Clark Labs and Conservation International Partner to Develop REDD-Specific Tools within IDRISI Taiga's Land Change Modeler Application

3/18/10

Worcester, MA -- Clark Labs and Conservation International (CI) have recently signed a contract to partner in the application of REDD (Reducing Emissions from Deforestation and Forest Degradation) baselines as well as the co-design and development of REDD-specific functionality within the Land Change Modeler application in the IDRISI Taiga GIS and Image Processing system. Clark Labs and CI's Science and Knowledge Division (formerly the Center for Applied Biodiversity Science) have shared a long-standing collaborative relationship in the testing, application and improvement of spatial modeling tools for REDD projects. 

The technical issues of REDD--carbon accounting, additionality, baseline or "business as usual," leakage and permanence—are complex and require sophisticated tools. Currently, IDRISI Taiga and its Land Change Modeler is the only integrated modeling solution to address many aspects of REDD projects. The Land Change Modeler application was developed by Clark Labs in cooperation with Conservation International in a prior contract to address land cover change and its impacts on biodiversity. Clark Labs, with close collaboration from Conservation International, will enhance the current tools with additional functionality and an automated workflow.

"Conservation International is a major player in the development of REDD projects throughout the world," stated Stefano Crema, Research Associate at Clark Labs. "Our relationships with organizations such as CI are extremely valuable, as they inform and optimize our development of robust analytical and modeling tools to solve complicated and multi-faceted problems."

The first step in implementing a REDD project at the site or national level is to estimate the deforestation and/or degradation baseline, i.e., the expected future rate and distribution of change if a REDD project or policy is not employed. Conservation International has worked with the World Bank, CATIE (Centro Agronomico Tropical de Investigacion y Ensenanza) and Clark Labs in the development of the first and second version of the baseline method for the World Bank's BioCarbon Fund, and it is currently under review by the Voluntary Carbon Standard (VCS) Program for approved methods. Following IPCC guidelines, application of the method requires not only the generation of a precise map of historical deforestation and biomass estimates, but also spatial modeling of the expected future trends of deforestation, a step accomplished using GIS modeling tools. In the case of the BioCF method submissions to VCS, the IDRISI Taiga software was utilized.

Dr. Marc Steininger, Scientific Director of Habitat Monitoring and Climate Change Mitigation Science and Knowledge division of Conservation International explained, "Clark has created a state-of-the-art tool for modeling future land-use change, a key need for assessing future emissions and a requirement for setting emissions baselines for REDD projects." IDRISI Taiga currently allows for the calibration, validation and creation of maps of expected future deforestation trends, a fairly complex process.
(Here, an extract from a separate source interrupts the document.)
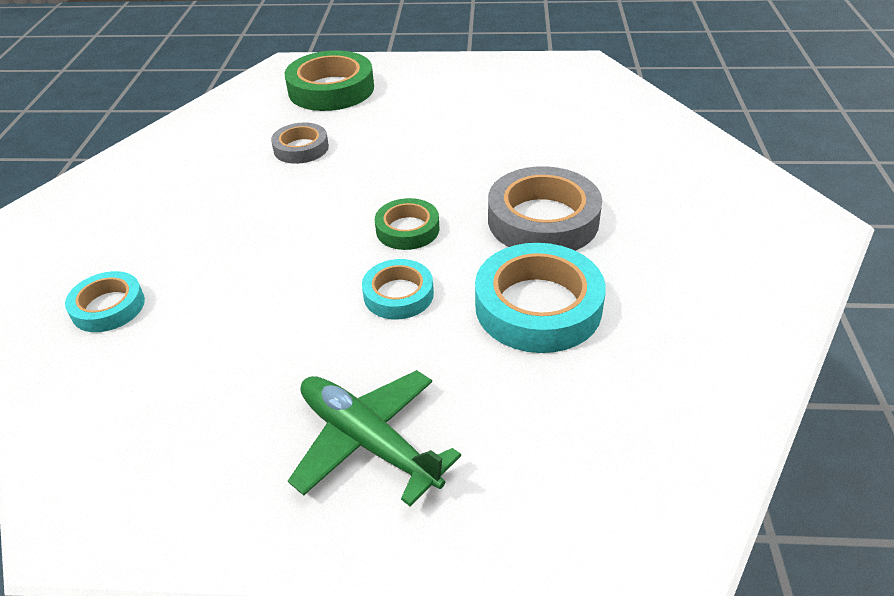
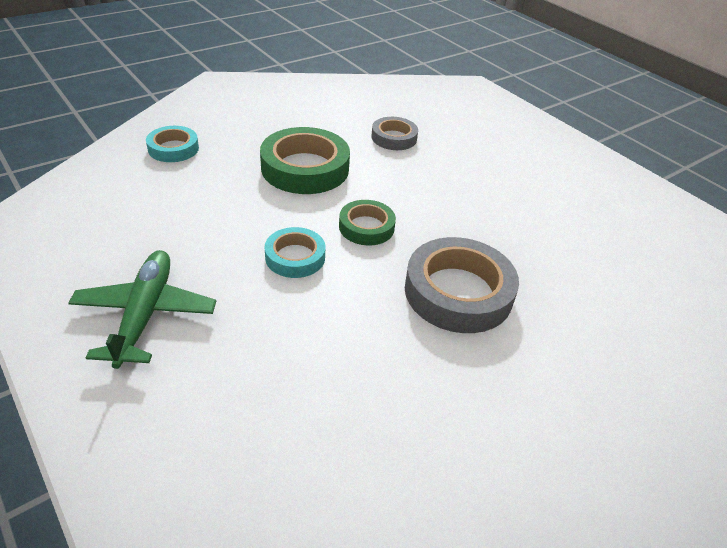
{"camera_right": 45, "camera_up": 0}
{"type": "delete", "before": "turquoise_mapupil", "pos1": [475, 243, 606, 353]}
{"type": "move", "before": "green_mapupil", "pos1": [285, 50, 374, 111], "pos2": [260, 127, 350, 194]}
The purpose of this contract between Clark Labs and Conservation International is to design a REDD tool within the Land Change Modeler application of IDRISI to guide the user through the steps of baseline development and directly produce tables and graphics necessary for reporting. This new tool will greatly reduce the time and cost in the development of a deforestation baseline, which many regard as the most challenging technical hurdle in  project development for many prospective REDD projects. The project will also include case studies, testing in different REDD scenarios and production of user guidelines. The tool will be co-designed by CI and Clark Labs. CI will provide all case study data for testing the tool.

"Conservation International greatly values its professional collaboration with Clark Labs," stated Dr. Steininger. "Their long history of providing low-cost, high capacity analysis tools and training is a testament to their dedication to helping international organizations better manage natural resources and conserve biodiversity."

It is hoped that the results of this collaboration will allow for wider adoption of REDD project development from the carbon and climate community by providing a more accessible approach to the complex technical challenges.